1. **Forbidden comparison**: Your early treated group becomes a control for your later treated group
  
  2. If the effect increases/decreases in relative time, your early treated group gives a "bad comparison"

3. See slides by [Andrew Baker](https://andrewcbaker.netlify.app/did#1) for an example explanation of the problem

---
# TWFE with Het.

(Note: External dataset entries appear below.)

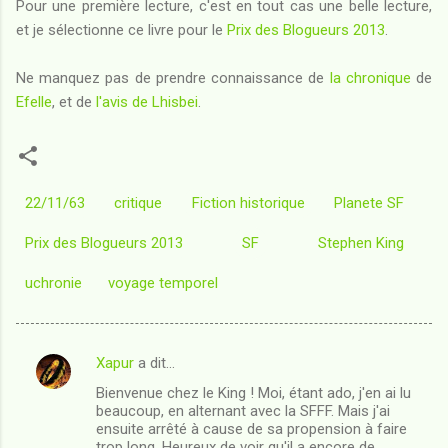
Pour une première lecture, c'est en tout cas une belle lecture,
et je sélectionne ce livre pour le
Prix des Blogueurs 2013
.
Ne manquez pas de prendre connaissance de
la chronique
de
Efelle
, et de
l'avis de Lhisbei
.
22/11/63
critique
Fiction historique
Planete SF
Prix des Blogueurs 2013
SF
Stephen King
uchronie
voyage temporel
Xapur
a dit…
C
Bienvenue chez le King ! Moi, étant ado, j'en ai lu
o
beaucoup, en alternant avec la SFFF. Mais j'ai
m
ensuite arrêté à cause de sa propension à faire
trop long. Heureux de voir qu'il a encore de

Treatment Timing

Let's create a simple example with three groups and different treatment times:

``` r
# Create example data
n_periods <- 10; n_groups <- 10; n_obs <- n_periods * n_groups
set.seed(123)
twfe_data <- data.frame(id = rep(1:n_groups, each = n_periods),
 time = rep(1:n_periods, times = n_groups)) %>% 
 mutate( # Group 1 never treated, Cohort 2 treated at t=5, Cohort 3 treated at t=8
 cohort=case_when(id<3 ~ 1, id<5 ~ 2, id<8 ~ 3, TRUE ~ 1),
 treated = (cohort == 2 & time >= 5) | (cohort == 3 & time >= 8),
 # True treatment effects: Cohort 2: effect = 2, Cohort 3: effect = 4
 true_effect = case_when(
 cohort == 2 & treated ~ 4,
 cohort == 3 & treated ~ 2,
 TRUE ~ 0
 ),
 # Generate outcome with: Cohort fixed effects (id), Time fixed effects (time), Treatment effects, and some noise
 y = id + time + true_effect + rnorm(n_obs)
 )
```

---
# TWFE with Het. Treatment Timing

Treatment effects were:

1. Cohort 2: 4 after t=5
2. Cohort 3: 2 after t=8

``` r
# Run TWFE regression
twfe_model <- feols(y ~ treated | id + time, data = twfe_data)
etable(twfe_model) %>% kable(format="markdown")
```

|                |twfe_model    |
|:---------------|:-------------|
|Dependent Var.: |y             |
|                |              |
|treatedTRUE     |3.628 (1.554) |
|Fixed-Effects:  |------------- |
|id              |Yes           |
|time            |Yes           |
|_______________ |_____________ |
|S.E.: Clustered |by: id        |
|Observations    |30            |
|R2              |0.93918       |
|Within R2       |0.49396       |

What's going on?

---
# TWFE with Het. Treatment Timing

The TWFE estimate is biased because:

1. Early treated units (Cohort 2) become controls for later treated units (Cohort 3)
2. The treatment effects are different across groups (2 vs 4)
3. TWFE weights these comparisons incorrectly

This is known as the "forbidden comparison" problem in staggered DiD.

---
# Different comparisons

---
# Bacon-Decomposition

``` r
bgd <- bacon(y ~ treated, data = twfe_data, id = "id", time = "time")
```

```
##                       type  weight avg_est
## 1 Earlier vs Later Treated 0.18182 1.78361
## 2 Later vs Earlier Treated 0.13636 5.73666
## 3     Treated vs Untreated 0.68182 3.69853
```

```
## [1] 3.628289
```

---
# Fixes

- There are many fixes for this problem

- Many go beyond the scope of the class

- But you have the starting tools to understand them

- Also, many are written up to implement using R, Stata, Python, etc.